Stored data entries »
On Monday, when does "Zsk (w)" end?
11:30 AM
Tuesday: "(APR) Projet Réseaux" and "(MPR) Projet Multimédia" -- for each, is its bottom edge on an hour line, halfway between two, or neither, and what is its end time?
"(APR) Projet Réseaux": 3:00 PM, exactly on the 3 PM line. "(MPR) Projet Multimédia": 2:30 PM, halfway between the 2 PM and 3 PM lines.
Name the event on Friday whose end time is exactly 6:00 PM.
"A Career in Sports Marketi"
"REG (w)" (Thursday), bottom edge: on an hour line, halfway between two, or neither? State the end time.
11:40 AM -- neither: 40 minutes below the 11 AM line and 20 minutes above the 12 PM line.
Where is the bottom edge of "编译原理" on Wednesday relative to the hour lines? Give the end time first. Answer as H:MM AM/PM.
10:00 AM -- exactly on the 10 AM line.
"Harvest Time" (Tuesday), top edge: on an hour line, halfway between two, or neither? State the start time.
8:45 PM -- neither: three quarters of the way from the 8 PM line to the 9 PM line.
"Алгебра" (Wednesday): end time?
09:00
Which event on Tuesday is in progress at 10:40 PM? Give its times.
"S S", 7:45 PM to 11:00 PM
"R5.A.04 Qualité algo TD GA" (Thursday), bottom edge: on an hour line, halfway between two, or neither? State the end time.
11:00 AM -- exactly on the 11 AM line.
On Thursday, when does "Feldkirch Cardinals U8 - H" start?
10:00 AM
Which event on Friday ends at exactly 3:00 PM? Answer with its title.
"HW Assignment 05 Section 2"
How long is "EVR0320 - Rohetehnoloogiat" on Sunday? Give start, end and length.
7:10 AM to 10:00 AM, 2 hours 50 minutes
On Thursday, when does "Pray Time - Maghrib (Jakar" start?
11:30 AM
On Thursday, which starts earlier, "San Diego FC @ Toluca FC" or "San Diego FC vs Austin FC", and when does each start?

Task goal » Write out all of the items above again, word for word, without changing anything.

Task output »
On Monday, when does "Zsk (w)" end?
11:30 AM
Tuesday: "(APR) Projet Réseaux" and "(MPR) Projet Multimédia" -- for each, is its bottom edge on an hour line, halfway between two, or neither, and what is its end time?
"(APR) Projet Réseaux": 3:00 PM, exactly on the 3 PM line. "(MPR) Projet Multimédia": 2:30 PM, halfway between the 2 PM and 3 PM lines.
Name the event on Friday whose end time is exactly 6:00 PM.
"A Career in Sports Marketi"
"REG (w)" (Thursday), bottom edge: on an hour line, halfway between two, or neither? State the end time.
11:40 AM -- neither: 40 minutes below the 11 AM line and 20 minutes above the 12 PM line.
Where is the bottom edge of "编译原理" on Wednesday relative to the hour lines? Give the end time first. Answer as H:MM AM/PM.
10:00 AM -- exactly on the 10 AM line.
"Harvest Time" (Tuesday), top edge: on an hour line, halfway between two, or neither? State the start time.
8:45 PM -- neither: three quarters of the way from the 8 PM line to the 9 PM line.
"Алгебра" (Wednesday): end time?
09:00
Which event on Tuesday is in progress at 10:40 PM? Give its times.
"S S", 7:45 PM to 11:00 PM
"R5.A.04 Qualité algo TD GA" (Thursday), bottom edge: on an hour line, halfway between two, or neither? State the end time.
11:00 AM -- exactly on the 11 AM line.
On Thursday, when does "Feldkirch Cardinals U8 - H" start?
10:00 AM
Which event on Friday ends at exactly 3:00 PM? Answer with its title.
"HW Assignment 05 Section 2"
How long is "EVR0320 - Rohetehnoloogiat" on Sunday? Give start, end and length.
7:10 AM to 10:00 AM, 2 hours 50 minutes
On Thursday, when does "Pray Time - Maghrib (Jakar" start?
11:30 AM
On Thursday, which starts earlier, "San Diego FC @ Toluca FC" or "San Diego FC vs Austin FC", and when does each start?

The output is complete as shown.